Directions: Set the data down once more, exactly as it is written.

Input data:
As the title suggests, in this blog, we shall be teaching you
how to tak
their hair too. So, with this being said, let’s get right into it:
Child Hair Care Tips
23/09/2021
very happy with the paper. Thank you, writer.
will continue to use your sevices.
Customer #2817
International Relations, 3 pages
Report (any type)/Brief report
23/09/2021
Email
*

Response:
As the title suggests, in this blog, we shall be teaching you
how to tak
their hair too. So, with this being said, let’s get right into it:
Child Hair Care Tips
23/09/2021
very happy with the paper. Thank you, writer.
will continue to use your sevices.
Customer #2817
International Relations, 3 pages
Report (any type)/Brief report
23/09/2021
Email
*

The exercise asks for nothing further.